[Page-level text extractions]
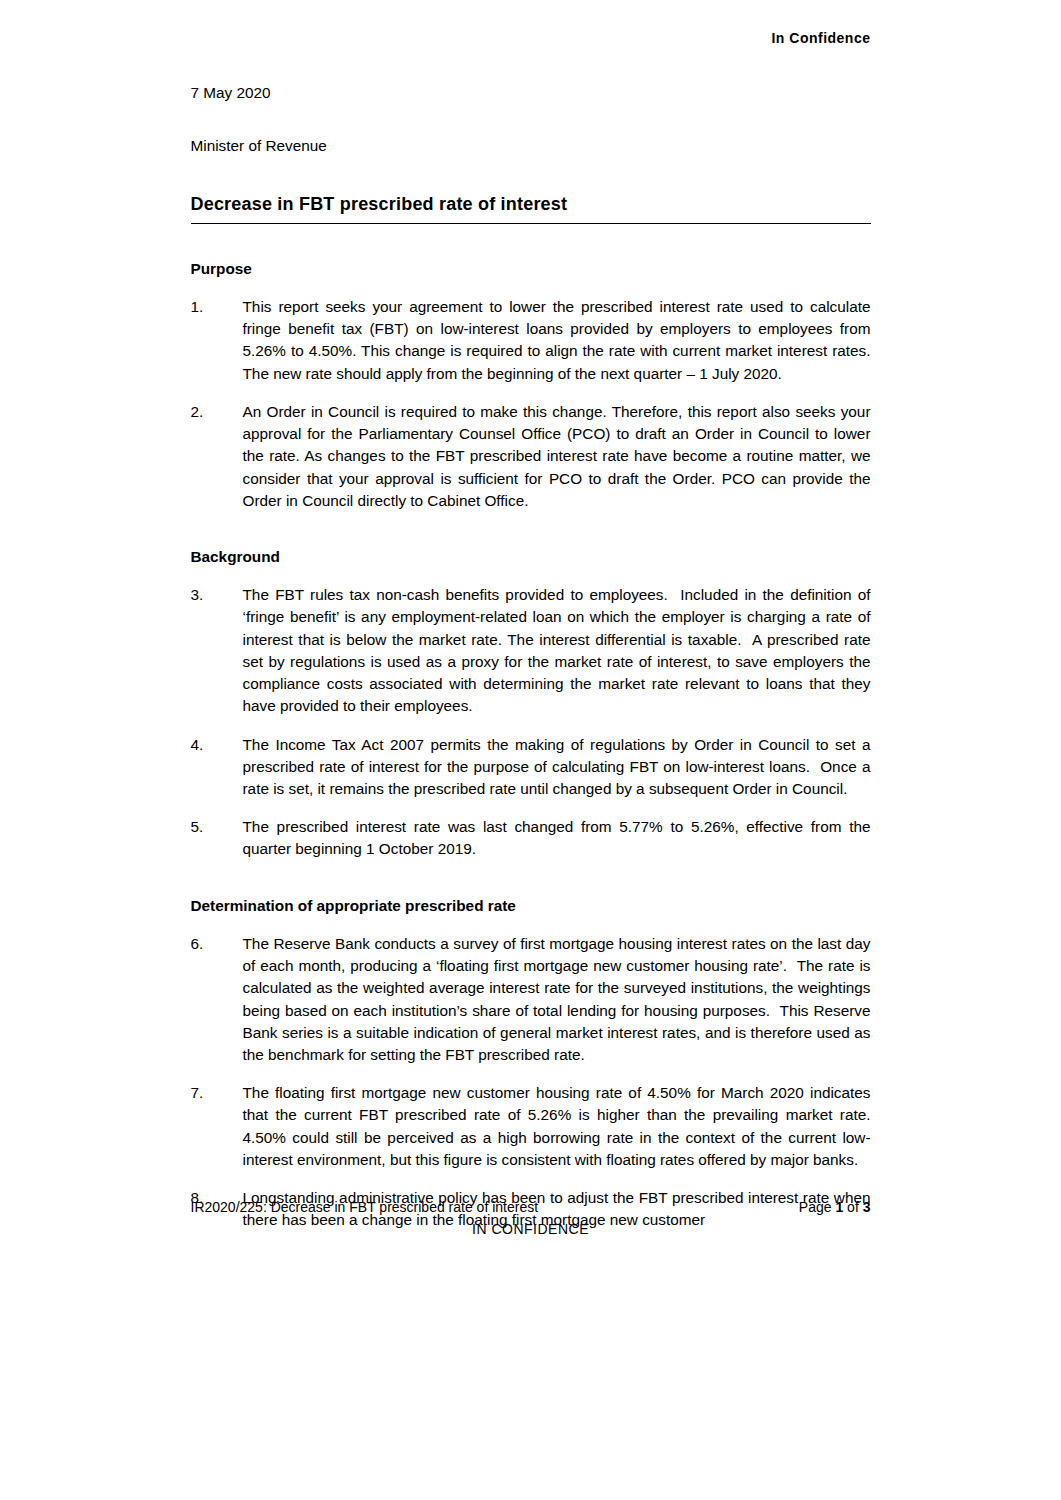In Confidence
7 May 2020
Minister of Revenue
Decrease in FBT prescribed rate of interest
Purpose
1.
This report seeks your agreement to lower the prescribed interest rate used to calculate fringe benefit tax (FBT) on low-interest loans provided by employers to employees from 5.26% to 4.50%. This change is required to align the rate with current market interest rates. The new rate should apply from the beginning of the next quarter – 1 July 2020.
2.
An Order in Council is required to make this change. Therefore, this report also seeks your approval for the Parliamentary Counsel Office (PCO) to draft an Order in Council to lower the rate. As changes to the FBT prescribed interest rate have become a routine matter, we consider that your approval is sufficient for PCO to draft the Order. PCO can provide the Order in Council directly to Cabinet Office.
Background
3.
The FBT rules tax non-cash benefits provided to employees. Included in the definition of ‘fringe benefit’ is any employment-related loan on which the employer is charging a rate of interest that is below the market rate. The interest differential is taxable. A prescribed rate set by regulations is used as a proxy for the market rate of interest, to save employers the compliance costs associated with determining the market rate relevant to loans that they have provided to their employees.
4.
The Income Tax Act 2007 permits the making of regulations by Order in Council to set a prescribed rate of interest for the purpose of calculating FBT on low-interest loans. Once a rate is set, it remains the prescribed rate until changed by a subsequent Order in Council.
5.
The prescribed interest rate was last changed from 5.77% to 5.26%, effective from the quarter beginning 1 October 2019.
Determination of appropriate prescribed rate
6.
The Reserve Bank conducts a survey of first mortgage housing interest rates on the last day of each month, producing a ‘floating first mortgage new customer housing rate’. The rate is calculated as the weighted average interest rate for the surveyed institutions, the weightings being based on each institution’s share of total lending for housing purposes. This Reserve Bank series is a suitable indication of general market interest rates, and is therefore used as the benchmark for setting the FBT prescribed rate.
7.
The floating first mortgage new customer housing rate of 4.50% for March 2020 indicates that the current FBT prescribed rate of 5.26% is higher than the prevailing market rate. 4.50% could still be perceived as a high borrowing rate in the context of the current low-interest environment, but this figure is consistent with floating rates offered by major banks.
8.
Longstanding administrative policy has been to adjust the FBT prescribed interest rate when there has been a change in the floating first mortgage new customer
IR2020/225: Decrease in FBT prescribed rate of interest
Page 1 of 3
IN CONFIDENCE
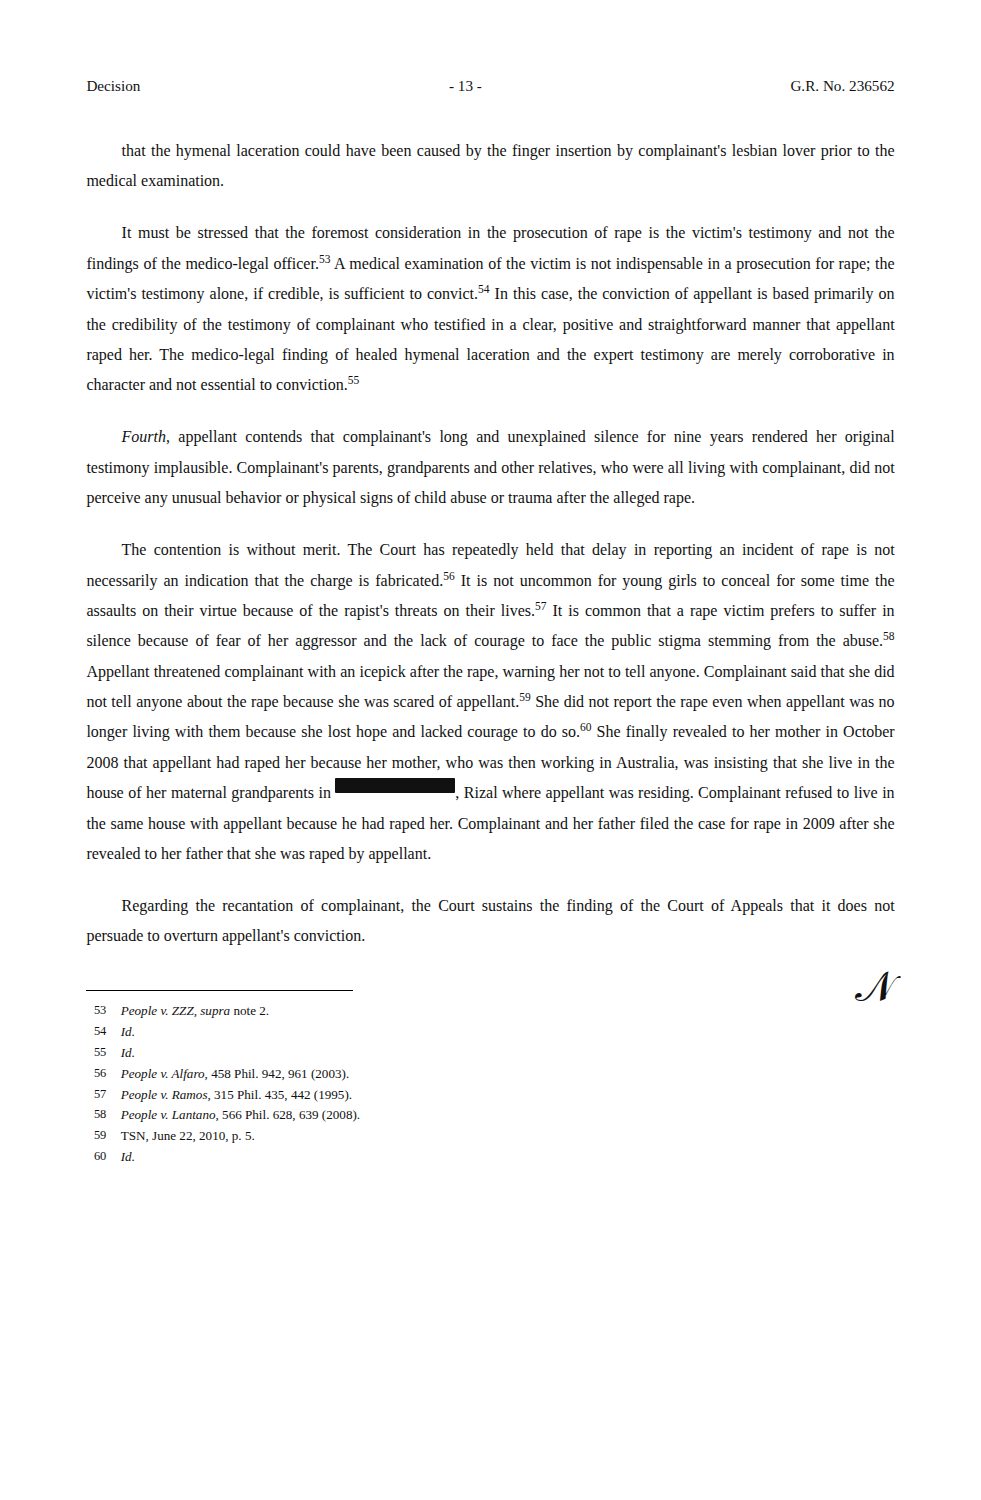Decision - 13 - G.R. No. 236562
that the hymenal laceration could have been caused by the finger insertion by complainant's lesbian lover prior to the medical examination.
It must be stressed that the foremost consideration in the prosecution of rape is the victim's testimony and not the findings of the medico-legal officer.53 A medical examination of the victim is not indispensable in a prosecution for rape; the victim's testimony alone, if credible, is sufficient to convict.54 In this case, the conviction of appellant is based primarily on the credibility of the testimony of complainant who testified in a clear, positive and straightforward manner that appellant raped her. The medico-legal finding of healed hymenal laceration and the expert testimony are merely corroborative in character and not essential to conviction.55
Fourth, appellant contends that complainant's long and unexplained silence for nine years rendered her original testimony implausible. Complainant's parents, grandparents and other relatives, who were all living with complainant, did not perceive any unusual behavior or physical signs of child abuse or trauma after the alleged rape.
The contention is without merit. The Court has repeatedly held that delay in reporting an incident of rape is not necessarily an indication that the charge is fabricated.56 It is not uncommon for young girls to conceal for some time the assaults on their virtue because of the rapist's threats on their lives.57 It is common that a rape victim prefers to suffer in silence because of fear of her aggressor and the lack of courage to face the public stigma stemming from the abuse.58 Appellant threatened complainant with an icepick after the rape, warning her not to tell anyone. Complainant said that she did not tell anyone about the rape because she was scared of appellant.59 She did not report the rape even when appellant was no longer living with them because she lost hope and lacked courage to do so.60 She finally revealed to her mother in October 2008 that appellant had raped her because her mother, who was then working in Australia, was insisting that she live in the house of her maternal grandparents in , Rizal where appellant was residing. Complainant refused to live in the same house with appellant because he had raped her. Complainant and her father filed the case for rape in 2009 after she revealed to her father that she was raped by appellant.
Regarding the recantation of complainant, the Court sustains the finding of the Court of Appeals that it does not persuade to overturn appellant's conviction.
𝒩
53 People v. ZZZ, supra note 2.
54 Id.
55 Id.
56 People v. Alfaro, 458 Phil. 942, 961 (2003).
57 People v. Ramos, 315 Phil. 435, 442 (1995).
58 People v. Lantano, 566 Phil. 628, 639 (2008).
59 TSN, June 22, 2010, p. 5.
60 Id.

▶ [Task prompt] Would you reproduce the records exactly as they stand, but without the pictures?

▶ [Answer to the problem]
In Confidence
7 May 2020
Minister of Revenue
Decrease in FBT prescribed rate of interest
Purpose
1.
This report seeks your agreement to lower the prescribed interest rate used to calculate fringe benefit tax (FBT) on low-interest loans provided by employers to employees from 5.26% to 4.50%. This change is required to align the rate with current market interest rates. The new rate should apply from the beginning of the next quarter – 1 July 2020.
2.
An Order in Council is required to make this change. Therefore, this report also seeks your approval for the Parliamentary Counsel Office (PCO) to draft an Order in Council to lower the rate. As changes to the FBT prescribed interest rate have become a routine matter, we consider that your approval is sufficient for PCO to draft the Order. PCO can provide the Order in Council directly to Cabinet Office.
Background
3.
The FBT rules tax non-cash benefits provided to employees. Included in the definition of ‘fringe benefit’ is any employment-related loan on which the employer is charging a rate of interest that is below the market rate. The interest differential is taxable. A prescribed rate set by regulations is used as a proxy for the market rate of interest, to save employers the compliance costs associated with determining the market rate relevant to loans that they have provided to their employees.
4.
The Income Tax Act 2007 permits the making of regulations by Order in Council to set a prescribed rate of interest for the purpose of calculating FBT on low-interest loans. Once a rate is set, it remains the prescribed rate until changed by a subsequent Order in Council.
5.
The prescribed interest rate was last changed from 5.77% to 5.26%, effective from the quarter beginning 1 October 2019.
Determination of appropriate prescribed rate
6.
The Reserve Bank conducts a survey of first mortgage housing interest rates on the last day of each month, producing a ‘floating first mortgage new customer housing rate’. The rate is calculated as the weighted average interest rate for the surveyed institutions, the weightings being based on each institution’s share of total lending for housing purposes. This Reserve Bank series is a suitable indication of general market interest rates, and is therefore used as the benchmark for setting the FBT prescribed rate.
7.
The floating first mortgage new customer housing rate of 4.50% for March 2020 indicates that the current FBT prescribed rate of 5.26% is higher than the prevailing market rate. 4.50% could still be perceived as a high borrowing rate in the context of the current low-interest environment, but this figure is consistent with floating rates offered by major banks.
8.
Longstanding administrative policy has been to adjust the FBT prescribed interest rate when there has been a change in the floating first mortgage new customer
IR2020/225: Decrease in FBT prescribed rate of interest
Page 1 of 3
IN CONFIDENCE
Decision - 13 - G.R. No. 236562
that the hymenal laceration could have been caused by the finger insertion by complainant's lesbian lover prior to the medical examination.
It must be stressed that the foremost consideration in the prosecution of rape is the victim's testimony and not the findings of the medico-legal officer.53 A medical examination of the victim is not indispensable in a prosecution for rape; the victim's testimony alone, if credible, is sufficient to convict.54 In this case, the conviction of appellant is based primarily on the credibility of the testimony of complainant who testified in a clear, positive and straightforward manner that appellant raped her. The medico-legal finding of healed hymenal laceration and the expert testimony are merely corroborative in character and not essential to conviction.55
Fourth, appellant contends that complainant's long and unexplained silence for nine years rendered her original testimony implausible. Complainant's parents, grandparents and other relatives, who were all living with complainant, did not perceive any unusual behavior or physical signs of child abuse or trauma after the alleged rape.
The contention is without merit. The Court has repeatedly held that delay in reporting an incident of rape is not necessarily an indication that the charge is fabricated.56 It is not uncommon for young girls to conceal for some time the assaults on their virtue because of the rapist's threats on their lives.57 It is common that a rape victim prefers to suffer in silence because of fear of her aggressor and the lack of courage to face the public stigma stemming from the abuse.58 Appellant threatened complainant with an icepick after the rape, warning her not to tell anyone. Complainant said that she did not tell anyone about the rape because she was scared of appellant.59 She did not report the rape even when appellant was no longer living with them because she lost hope and lacked courage to do so.60 She finally revealed to her mother in October 2008 that appellant had raped her because her mother, who was then working in Australia, was insisting that she live in the house of her maternal grandparents in , Rizal where appellant was residing. Complainant refused to live in the same house with appellant because he had raped her. Complainant and her father filed the case for rape in 2009 after she revealed to her father that she was raped by appellant.
Regarding the recantation of complainant, the Court sustains the finding of the Court of Appeals that it does not persuade to overturn appellant's conviction.
𝒩
53 People v. ZZZ, supra note 2.
54 Id.
55 Id.
56 People v. Alfaro, 458 Phil. 942, 961 (2003).
57 People v. Ramos, 315 Phil. 435, 442 (1995).
58 People v. Lantano, 566 Phil. 628, 639 (2008).
59 TSN, June 22, 2010, p. 5.
60 Id.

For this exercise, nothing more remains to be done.